REQUIRED ACTION> Extract every line of text from the listing below, copying each one character for character and keeping the original line order.

*** Opening of DATA FOR THIS EXERCISE ***

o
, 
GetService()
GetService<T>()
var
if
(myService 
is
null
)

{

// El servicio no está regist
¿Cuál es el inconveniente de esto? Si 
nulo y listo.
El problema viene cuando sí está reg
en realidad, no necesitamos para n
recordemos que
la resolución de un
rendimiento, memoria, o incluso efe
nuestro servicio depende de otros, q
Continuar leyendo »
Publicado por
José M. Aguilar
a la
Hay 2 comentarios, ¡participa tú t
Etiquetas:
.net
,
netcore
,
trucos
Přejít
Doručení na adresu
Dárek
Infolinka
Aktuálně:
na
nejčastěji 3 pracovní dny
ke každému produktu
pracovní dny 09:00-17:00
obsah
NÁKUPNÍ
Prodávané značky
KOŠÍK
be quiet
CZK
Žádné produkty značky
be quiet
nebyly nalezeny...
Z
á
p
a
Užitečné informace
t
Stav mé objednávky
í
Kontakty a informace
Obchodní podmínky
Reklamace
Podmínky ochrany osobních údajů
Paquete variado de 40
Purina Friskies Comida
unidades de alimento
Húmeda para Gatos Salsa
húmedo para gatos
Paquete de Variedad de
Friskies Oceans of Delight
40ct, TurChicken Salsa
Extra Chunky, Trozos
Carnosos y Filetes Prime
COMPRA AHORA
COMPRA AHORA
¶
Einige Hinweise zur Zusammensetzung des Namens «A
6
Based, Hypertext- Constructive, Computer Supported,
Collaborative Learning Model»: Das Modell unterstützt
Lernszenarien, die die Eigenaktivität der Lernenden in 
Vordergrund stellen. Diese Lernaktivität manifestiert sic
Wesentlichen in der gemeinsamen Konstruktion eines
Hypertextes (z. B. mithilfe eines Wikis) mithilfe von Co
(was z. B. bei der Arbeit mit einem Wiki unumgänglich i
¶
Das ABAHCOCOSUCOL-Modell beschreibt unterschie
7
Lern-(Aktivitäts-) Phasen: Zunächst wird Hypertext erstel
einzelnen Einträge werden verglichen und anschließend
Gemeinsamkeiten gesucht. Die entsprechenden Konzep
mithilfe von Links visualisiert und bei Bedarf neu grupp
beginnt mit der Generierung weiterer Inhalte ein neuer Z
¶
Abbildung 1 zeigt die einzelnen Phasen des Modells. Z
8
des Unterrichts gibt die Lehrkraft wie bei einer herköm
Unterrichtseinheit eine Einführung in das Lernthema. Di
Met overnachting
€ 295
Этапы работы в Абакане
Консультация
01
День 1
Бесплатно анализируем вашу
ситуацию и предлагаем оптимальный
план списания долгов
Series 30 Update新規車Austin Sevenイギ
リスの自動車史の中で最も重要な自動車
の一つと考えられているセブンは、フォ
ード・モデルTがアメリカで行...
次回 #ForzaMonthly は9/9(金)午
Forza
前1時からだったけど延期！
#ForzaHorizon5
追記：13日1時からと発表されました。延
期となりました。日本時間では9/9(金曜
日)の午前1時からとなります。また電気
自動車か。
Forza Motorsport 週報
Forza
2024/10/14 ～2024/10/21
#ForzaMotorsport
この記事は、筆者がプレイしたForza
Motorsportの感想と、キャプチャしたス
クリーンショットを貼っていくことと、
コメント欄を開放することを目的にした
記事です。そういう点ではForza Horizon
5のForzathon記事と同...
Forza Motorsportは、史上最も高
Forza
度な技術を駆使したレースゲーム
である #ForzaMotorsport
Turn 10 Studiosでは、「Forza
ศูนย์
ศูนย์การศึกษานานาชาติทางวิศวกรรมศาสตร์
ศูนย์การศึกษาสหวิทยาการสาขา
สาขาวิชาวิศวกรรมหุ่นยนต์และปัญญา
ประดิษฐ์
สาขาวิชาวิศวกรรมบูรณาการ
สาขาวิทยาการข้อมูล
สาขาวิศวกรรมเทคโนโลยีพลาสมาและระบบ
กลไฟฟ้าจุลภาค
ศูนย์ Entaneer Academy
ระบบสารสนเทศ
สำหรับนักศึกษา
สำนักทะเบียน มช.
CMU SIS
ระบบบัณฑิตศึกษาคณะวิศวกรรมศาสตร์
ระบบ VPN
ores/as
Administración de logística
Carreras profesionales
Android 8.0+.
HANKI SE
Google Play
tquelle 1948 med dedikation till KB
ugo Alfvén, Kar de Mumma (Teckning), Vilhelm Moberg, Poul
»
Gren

*** Close of DATA FOR THIS EXERCISE ***

RESPONSE TO THE EXERCISE>
o
, 
GetService()
GetService<T>()
var
if
(myService 
is
null
)

{

// El servicio no está regist
¿Cuál es el inconveniente de esto? Si 
nulo y listo.
El problema viene cuando sí está reg
en realidad, no necesitamos para n
recordemos que
la resolución de un
rendimiento, memoria, o incluso efe
nuestro servicio depende de otros, q
Continuar leyendo »
Publicado por
José M. Aguilar
a la
Hay 2 comentarios, ¡participa tú t
Etiquetas:
.net
,
netcore
,
trucos
Přejít
Doručení na adresu
Dárek
Infolinka
Aktuálně:
na
nejčastěji 3 pracovní dny
ke každému produktu
pracovní dny 09:00-17:00
obsah
NÁKUPNÍ
Prodávané značky
KOŠÍK
be quiet
CZK
Žádné produkty značky
be quiet
nebyly nalezeny...
Z
á
p
a
Užitečné informace
t
Stav mé objednávky
í
Kontakty a informace
Obchodní podmínky
Reklamace
Podmínky ochrany osobních údajů
Paquete variado de 40
Purina Friskies Comida
unidades de alimento
Húmeda para Gatos Salsa
húmedo para gatos
Paquete de Variedad de
Friskies Oceans of Delight
40ct, TurChicken Salsa
Extra Chunky, Trozos
Carnosos y Filetes Prime
COMPRA AHORA
COMPRA AHORA
¶
Einige Hinweise zur Zusammensetzung des Namens «A
6
Based, Hypertext- Constructive, Computer Supported,
Collaborative Learning Model»: Das Modell unterstützt
Lernszenarien, die die Eigenaktivität der Lernenden in 
Vordergrund stellen. Diese Lernaktivität manifestiert sic
Wesentlichen in der gemeinsamen Konstruktion eines
Hypertextes (z. B. mithilfe eines Wikis) mithilfe von Co
(was z. B. bei der Arbeit mit einem Wiki unumgänglich i
¶
Das ABAHCOCOSUCOL-Modell beschreibt unterschie
7
Lern-(Aktivitäts-) Phasen: Zunächst wird Hypertext erstel
einzelnen Einträge werden verglichen und anschließend
Gemeinsamkeiten gesucht. Die entsprechenden Konzep
mithilfe von Links visualisiert und bei Bedarf neu grupp
beginnt mit der Generierung weiterer Inhalte ein neuer Z
¶
Abbildung 1 zeigt die einzelnen Phasen des Modells. Z
8
des Unterrichts gibt die Lehrkraft wie bei einer herköm
Unterrichtseinheit eine Einführung in das Lernthema. Di
Met overnachting
€ 295
Этапы работы в Абакане
Консультация
01
День 1
Бесплатно анализируем вашу
ситуацию и предлагаем оптимальный
план списания долгов
Series 30 Update新規車Austin Sevenイギ
リスの自動車史の中で最も重要な自動車
の一つと考えられているセブンは、フォ
ード・モデルTがアメリカで行...
次回 #ForzaMonthly は9/9(金)午
Forza
前1時からだったけど延期！
#ForzaHorizon5
追記：13日1時からと発表されました。延
期となりました。日本時間では9/9(金曜
日)の午前1時からとなります。また電気
自動車か。
Forza Motorsport 週報
Forza
2024/10/14 ～2024/10/21
#ForzaMotorsport
この記事は、筆者がプレイしたForza
Motorsportの感想と、キャプチャしたス
クリーンショットを貼っていくことと、
コメント欄を開放することを目的にした
記事です。そういう点ではForza Horizon
5のForzathon記事と同...
Forza Motorsportは、史上最も高
Forza
度な技術を駆使したレースゲーム
である #ForzaMotorsport
Turn 10 Studiosでは、「Forza
ศูนย์
ศูนย์การศึกษานานาชาติทางวิศวกรรมศาสตร์
ศูนย์การศึกษาสหวิทยาการสาขา
สาขาวิชาวิศวกรรมหุ่นยนต์และปัญญา
ประดิษฐ์
สาขาวิชาวิศวกรรมบูรณาการ
สาขาวิทยาการข้อมูล
สาขาวิศวกรรมเทคโนโลยีพลาสมาและระบบ
กลไฟฟ้าจุลภาค
ศูนย์ Entaneer Academy
ระบบสารสนเทศ
สำหรับนักศึกษา
สำนักทะเบียน มช.
CMU SIS
ระบบบัณฑิตศึกษาคณะวิศวกรรมศาสตร์
ระบบ VPN
ores/as
Administración de logística
Carreras profesionales
Android 8.0+.
HANKI SE
Google Play
tquelle 1948 med dedikation till KB
ugo Alfvén, Kar de Mumma (Teckning), Vilhelm Moberg, Poul
»
Gren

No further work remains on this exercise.